● The problem: Among the records below, one line contains "Page size: 1275x2100."; copy that line and all that follow it, exactly as written.

● Records provided:
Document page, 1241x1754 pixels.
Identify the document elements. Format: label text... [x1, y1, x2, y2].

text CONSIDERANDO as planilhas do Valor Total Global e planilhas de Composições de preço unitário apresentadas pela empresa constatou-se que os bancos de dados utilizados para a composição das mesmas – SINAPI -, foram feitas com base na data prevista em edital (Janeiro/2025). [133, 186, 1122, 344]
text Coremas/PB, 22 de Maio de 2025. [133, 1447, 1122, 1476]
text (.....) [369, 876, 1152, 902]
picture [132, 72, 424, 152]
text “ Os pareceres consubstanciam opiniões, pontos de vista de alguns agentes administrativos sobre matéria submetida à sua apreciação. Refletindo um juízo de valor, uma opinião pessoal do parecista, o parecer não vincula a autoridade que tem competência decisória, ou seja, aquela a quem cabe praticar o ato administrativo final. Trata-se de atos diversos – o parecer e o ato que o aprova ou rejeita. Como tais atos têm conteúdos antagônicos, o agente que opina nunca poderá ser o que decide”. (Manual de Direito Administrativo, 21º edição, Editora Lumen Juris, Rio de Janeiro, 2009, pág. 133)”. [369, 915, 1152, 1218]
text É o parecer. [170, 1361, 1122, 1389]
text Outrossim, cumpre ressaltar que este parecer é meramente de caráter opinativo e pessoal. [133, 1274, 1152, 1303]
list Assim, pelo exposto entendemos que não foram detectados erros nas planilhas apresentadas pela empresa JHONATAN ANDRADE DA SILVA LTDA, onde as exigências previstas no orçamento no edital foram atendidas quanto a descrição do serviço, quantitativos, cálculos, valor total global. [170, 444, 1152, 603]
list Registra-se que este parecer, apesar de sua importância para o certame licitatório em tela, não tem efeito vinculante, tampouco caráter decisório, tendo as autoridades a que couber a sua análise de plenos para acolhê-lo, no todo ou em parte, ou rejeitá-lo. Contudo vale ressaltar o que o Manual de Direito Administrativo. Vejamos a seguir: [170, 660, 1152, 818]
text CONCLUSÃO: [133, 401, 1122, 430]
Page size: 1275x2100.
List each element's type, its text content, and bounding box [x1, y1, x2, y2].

● Exercise output:
Page size: 1275x2100.
List each element's type, its text content, and bounding box [x1, y1, x2, y2].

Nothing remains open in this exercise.